If Republicans recapture the Senate, Hatch could be in a position to push such an agenda as chairman of the Finance Committee and Senate president pro tempore and Hatch's speech shows he considers himself a central player in GOP politics after 38 years in the Senate and in the midst of what he has said is his final term.
For example, before the speech, he listed for Utah reporters the Republicans he considers as contenders for the party's presidential nomination several current and former governors, including Mitt Romney and said, "I know all of the candidates and potential candidates very well…. I'll be in the middle of it."
Hatch said in his speech that it is "time for Republicans to tell America how we will right this ship, how we will solve the problems Obama has wrought."
In fact, he told reporters before his speech, "I like President Obama, but he's a terrible president."
Hatch said in his speech that Obama and Democrats are departing from constitutional principles, and Republicans should fight to restore them.
"An enormous expansion of the administrative state is now invading core individual liberties. Already the government has assumed authority to force Americans to purchase products they do not want; now it presumes to tell them they must violate deeply held religious beliefs," he said about health-care reforms and gay marriage.
He added, "We must take care always to keep the Constitution as our guide."
The Supreme Court has upheld the constitutionality of the Affordable Care Act and, with its decision not to take up same-sex marriage cases, has allowed lower-court rulings to stand that legalize such unions.
But Hatch insisted the Affordable Care Act is unconstitutional, which "means repealing the program root and brand and replacing it with one that is both more effective and more in line with limited government and a free society."
He said he and other conservatives have introduced a potential replacement that offers "a market-based solution that government monitors, but does not direct."
That plan would allow tax credits for lower-income people to buy insurance but would phase out tax breaks currently enjoyed by people who receive generous health plans through their employer.
Hatch said tax reform also demands attention. "We must stop treating the tax code as an instrument for social engineering," and make it simple to help generate job creation and economic growth.
A third priority, he said, is regulatory reform. To cut down on a growing bureaucracy and costs of compliance, he wants reviews to remove outdated rules and increased judicial oversight "to provide a more robust independent check on new regulation."
He also called for improvements in education and labor laws to help the poor move up the economic ladder.

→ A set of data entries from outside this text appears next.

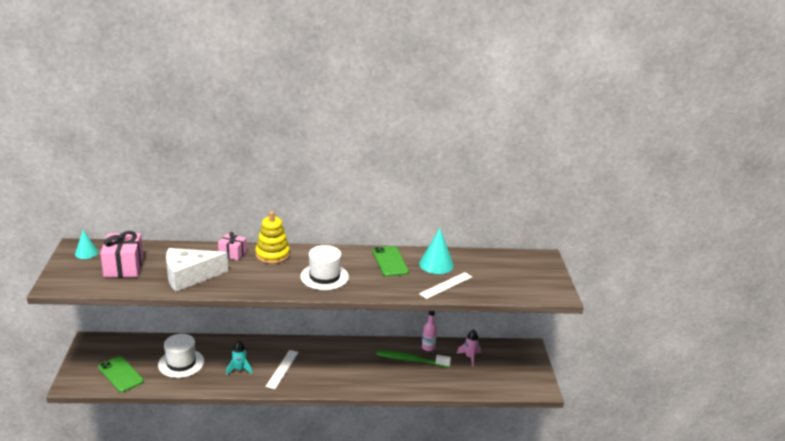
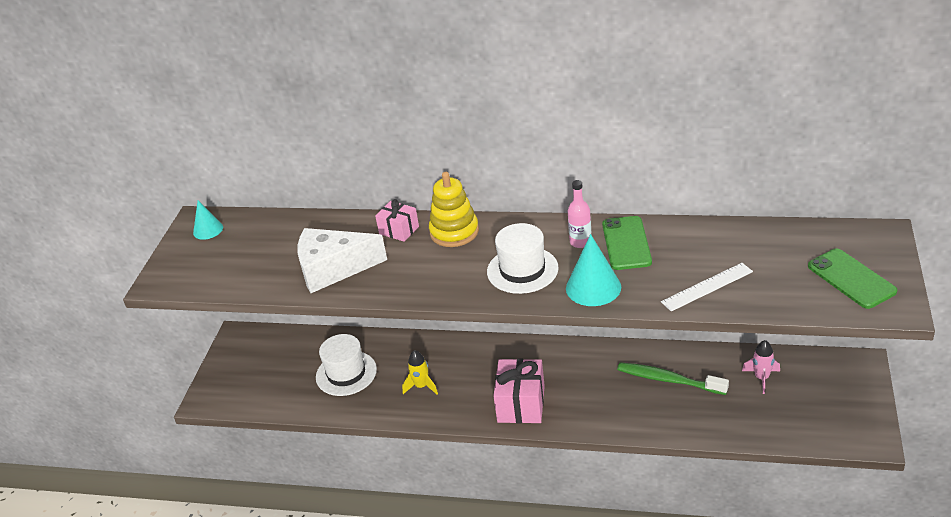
camera: 20 degrees right, 10 degrees up
(120, 374) = (267, 388): green phone -> green phone (851, 279)
(123, 267) = (250, 252): pink gift -> pink gift (521, 404)
(239, 369) = (421, 386): turquoise rocket -> yellow rocket
(282, 369) = (480, 387): white ruler -> none
(428, 347) = (698, 359): pink bottle -> pink bottle (580, 242)
(436, 264) = (698, 248): turquoise cone -> turquoise cone (593, 287)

"For 50 years, we've spent trillions of dollars on massive federal welfare programs that have largely failed. The poverty rate has remained essentially unchanged since 1967," he said. "We need citizens who believe both in the government and in themselves. Simply throwing more money at failed programs does not do this."
He said labor laws should be changed to allow flextime for working parents, help part-time workers and "ensure that the rights of workers not labor unions come first."
Hatch called for changing education to do away with top-down, one-size-fits-all directives, and allow more creativity by local schools to meet their needs. He was a supporter of President George W. Bush's No Child Left Behind, which has been criticized for being such a program, changing his mind years after its implementation.
"Government's role is not to provide universal social and economic support, but rather to create opportunities and remove obstacles. A vigorous, dynamic constitutional conservatism will return government to its proper role that of supporter, not director," Hatch said.